ACTIVITY: Write out each entry below exactly; the images do not belong in your copy.

SOURCE MATERIAL:
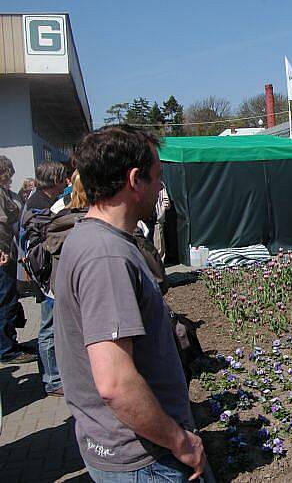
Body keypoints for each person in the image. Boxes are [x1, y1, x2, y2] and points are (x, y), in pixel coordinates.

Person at [54, 127, 205, 481]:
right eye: (158, 178)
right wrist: (180, 440)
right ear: (135, 179)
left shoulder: (92, 238)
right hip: (144, 459)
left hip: (129, 450)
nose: (160, 189)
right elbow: (115, 384)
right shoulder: (105, 257)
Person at [21, 161, 68, 396]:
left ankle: (53, 375)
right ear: (54, 179)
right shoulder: (39, 206)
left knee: (51, 326)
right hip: (47, 275)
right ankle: (52, 379)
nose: (67, 181)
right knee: (48, 328)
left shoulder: (43, 201)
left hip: (47, 272)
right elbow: (33, 242)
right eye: (63, 177)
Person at [0, 156, 35, 365]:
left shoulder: (4, 192)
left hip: (7, 252)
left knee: (8, 299)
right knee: (5, 301)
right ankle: (6, 349)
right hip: (3, 255)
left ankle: (9, 343)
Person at [154, 182, 171, 260]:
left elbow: (166, 201)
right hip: (145, 218)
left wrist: (161, 211)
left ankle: (160, 264)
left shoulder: (160, 184)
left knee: (159, 243)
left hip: (157, 218)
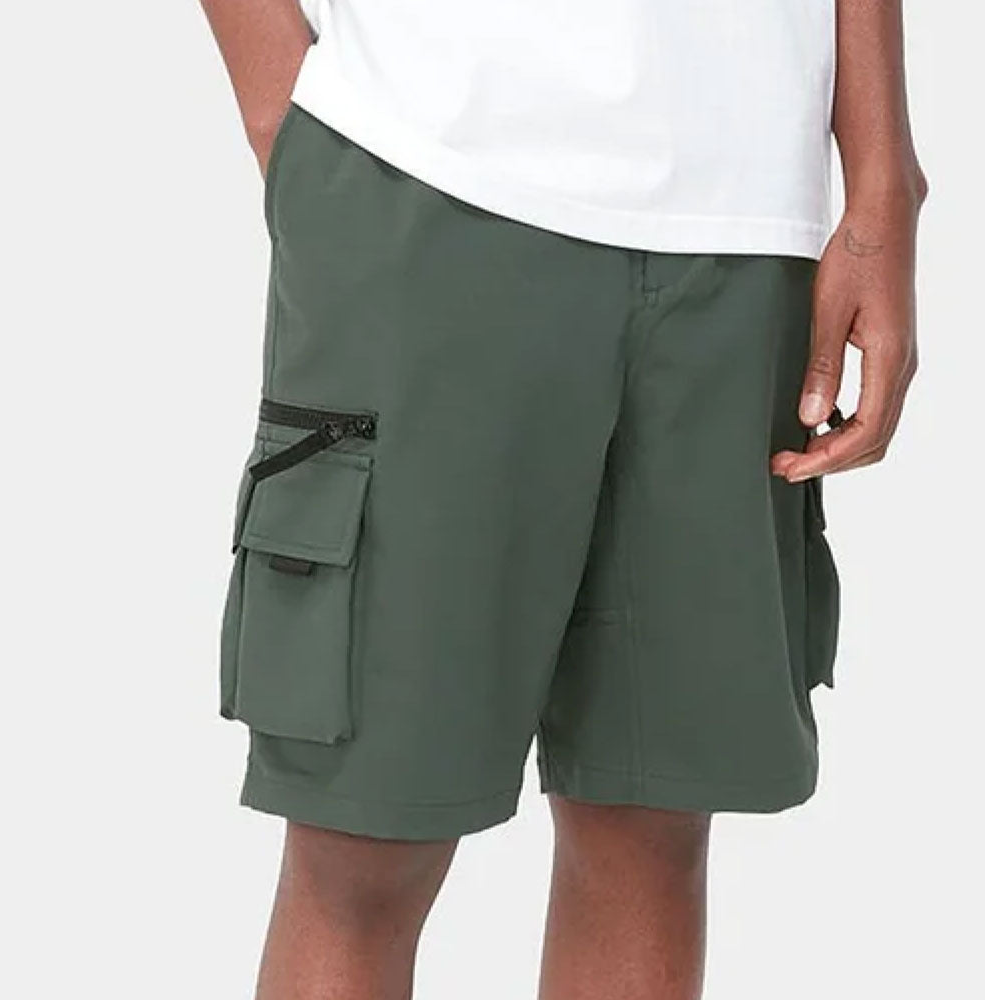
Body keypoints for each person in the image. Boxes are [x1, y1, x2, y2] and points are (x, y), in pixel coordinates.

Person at [202, 1, 925, 996]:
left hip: (744, 209)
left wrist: (882, 177)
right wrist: (278, 108)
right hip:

RESPONSE TO THIS EXERCISE:
Body keypoints for each person in the image. Boxes are [x1, y1, x2, y2] and points are (x, y), in pixel coordinates.

Person at [54, 127, 205, 481]:
right eye: (158, 178)
right wrist: (180, 440)
right ear: (135, 179)
left shoulder: (92, 238)
right hip: (144, 459)
left hip: (129, 450)
nose: (160, 189)
right elbow: (115, 384)
right shoulder: (105, 257)
Person at [21, 161, 68, 396]:
left ankle: (53, 375)
right ear: (54, 179)
right shoulder: (39, 206)
left knee: (51, 326)
right hip: (47, 275)
right ankle: (52, 379)
nose: (67, 181)
right knee: (48, 328)
left shoulder: (43, 201)
left hip: (47, 272)
right elbow: (33, 242)
right eye: (63, 177)
Person at [0, 156, 35, 365]:
left shoulder: (4, 192)
left hip: (7, 252)
left knee: (8, 299)
right knee: (5, 301)
right ankle: (6, 349)
right hip: (3, 255)
left ankle: (9, 343)
Person at [154, 182, 171, 260]:
left elbow: (166, 201)
right hip: (145, 218)
left wrist: (161, 211)
left ankle: (160, 264)
left shoulder: (160, 184)
left knee: (159, 243)
left hip: (157, 218)
Body keypoints for each person in the image. Boxes are [x1, y1, x2, y2] and points are (x, y), in pixel coordinates.

Person at [202, 1, 925, 996]:
left hip: (744, 209)
left wrist: (882, 177)
right wrist: (278, 108)
right hip:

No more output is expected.